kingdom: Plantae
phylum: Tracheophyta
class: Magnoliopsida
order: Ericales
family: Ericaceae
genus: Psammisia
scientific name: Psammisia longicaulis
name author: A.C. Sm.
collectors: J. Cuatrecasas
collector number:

· · · ·

Work to do: Format every line from the items above as a single numbered list, leaving out any blank lines.

The reply:
1. kingdom: Plantae
2. phylum: Tracheophyta
3. class: Magnoliopsida
4. order: Ericales
5. family: Ericaceae
6. genus: Psammisia
7. scientific name: Psammisia longicaulis
8. name author: A.C. Sm.
9. collectors: J. Cuatrecasas
10. collector number:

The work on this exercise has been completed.